Où aller pour lire ? Laurent Margantin part pour des semaines aux Kerguelen, ces îles rocheuses que l’on appelait îles de la Désolation. Un endroit rêvé pour s’adonner à la lecture ! Amérique, Moby Dick, Molloy, Carnets du sous-sol, Le Double, Les Nuits blanches« Je suis allé le plus loin que je pouvais sur cette Terre pour me rapprocher de la littérature. »

Le traducteur de Kafka écrit aussi… Et bien qu’il nous affirme ne pas écrire un roman, il nous entraîne parfois dans ses rêves de voyage, entre réalité et fiction, et l’on ne sait plus trop qui parle, de l’auteur ou d’un narrateur retrouvant un conteur silencieux croisé jadis dans les plis du temps.

« L’homme qui voyage maudit l’homme qui a rêvé du voyage parce qu’il l’a embarqué sur une mer déchaînée. Et il se promet de ne plus jamais rêver de voyages, de tuer le rêveur en lui. »

Aux îles Kerguelen, Laurent Margantin, éditions Tarmac, 2023.
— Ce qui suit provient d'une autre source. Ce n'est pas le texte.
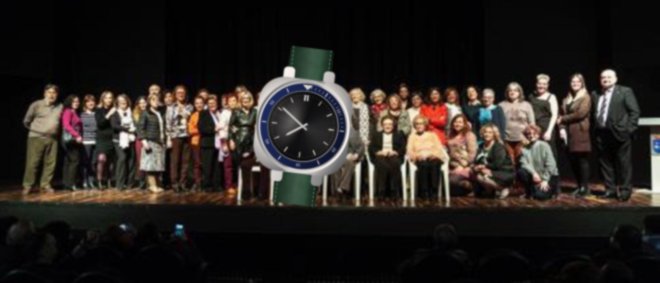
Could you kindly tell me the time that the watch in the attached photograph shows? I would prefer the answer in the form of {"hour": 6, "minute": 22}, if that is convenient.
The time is {"hour": 7, "minute": 51}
L’expédition du Kon-Tiki, Thor Heyerdahl

Ce best-seller mondial publié en 1948 mérite son succès. Thor Heyerdahl (1914-2002), Norvégien, zoologue et géographe, amoureux de la Polynésie, tient à prouver – contre la théorie d’un peuplement venu de l’Asie du Sud-est – que l’archipel aurait été peuplé par des individus venus du Pérou. Pour cela il organise une expédition à bord d’un radeau de balsa – le Kon-Tiki – tel que les ancêtres des Polynésiens l’auraient construit pour franchir les dizaines de milliers de kilomètres qui séparent la côte américaine des îles du Pacifique.

On admire d’abord la ténacité du jeune homme qui parvient à convaincre différents ministères, dans son pays et au Pérou, de l’aider à organiser son expédition dans laquelle il entraîne cinq autres jeunes chercheurs. On est en 1947 quand ils prennent la mer. Et le récit est haletant : six hommes sur un radeau, pendant des mois, confronté à la faune aquatique et à un océan tout sauf pacifique… 
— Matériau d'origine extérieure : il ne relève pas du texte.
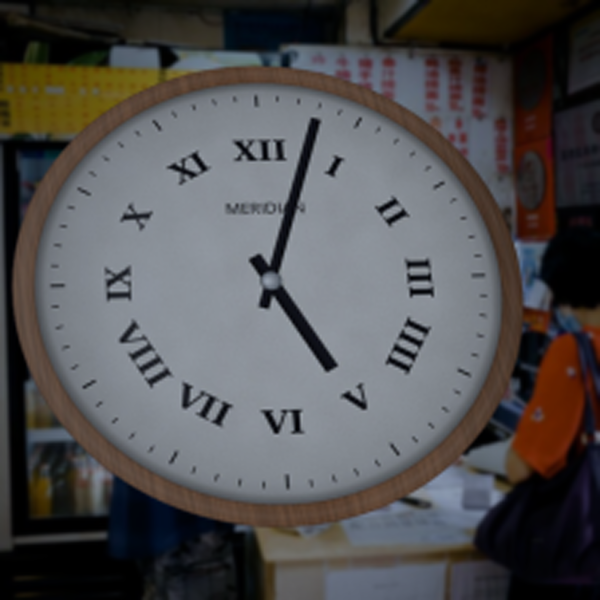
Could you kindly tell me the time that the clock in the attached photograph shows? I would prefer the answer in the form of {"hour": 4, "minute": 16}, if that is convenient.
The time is {"hour": 5, "minute": 3}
L’expédition du Kon-Tiki, Thor Heyerdahl, éditions Libretto.
Traduit par Marguerite Gay et Gerd de Mautort.

La Prostituée, Hayama Yoshiki

Une nouvelle d’un écrivain majeur du courant prolétarien au Japon, du début des années 1920 jusqu’aux années 30. Ecrite en prison, au cours de l’été 1923, La Prostituée parle d’exploitation, de misère sociale et de compassion, dans une société qui a usé tous les organismes, toutes les bonnes volontés. Il y est question de malheur, de détresse, d’indigence, mais aussi de solidarité et d’amitié. J’y ai vu comme en écho les crises de notre société inégalitaire et rude… C’est un tout petit livre que j’ai refermé une larme à l’œil comme le narrateur de cette triste histoire…
La Prostituée, Hayama Yoshiki
Traduction : Jean-Jacques Tschudin

Mes mille et une nuits, Ruwen Ogien

© Marlen Sauvage

Le récit est sous-titré « La maladie comme drame et comme comédie ».… Il date de 2017, l’année où meurt Ruwen Ogien. Le philosophe raconte ici son expérience du cancer, son parcours en tant que malade, souvent avec humour et dérision. Ce qu’il questionne surtout, c’est cette propension à croire que la souffrance nous enseigne quelque chose, qu’elle permet de s’élever spirituellement, qu’elle « rend plus fort », que le défi qu’elle suppose enrichit forcément celui qui subit la maladie. Aux défenseurs du dolorisme, Ruwen Ogien oppose la pensée d’un philosophe « analytique », nourrie de regards amis, scientifiques, écrivain.e.s, docteurs…
Quelques titres de chapitres, pour avoir une idée du contenu de cet essai  : La maladie sans métaphysique / Les philosophes ont des soucis de santé comme tout le monde / Pourquoi faudrait-il être « résilient » ? / Les cinq stades du deuil : une fantaisie « New Age » / Les malades ont-ils une supériorité intellectuelle et morale sur les bien-portants ? /La souffrance ni nécessaire ni suffisante / Politiques de la maladie… 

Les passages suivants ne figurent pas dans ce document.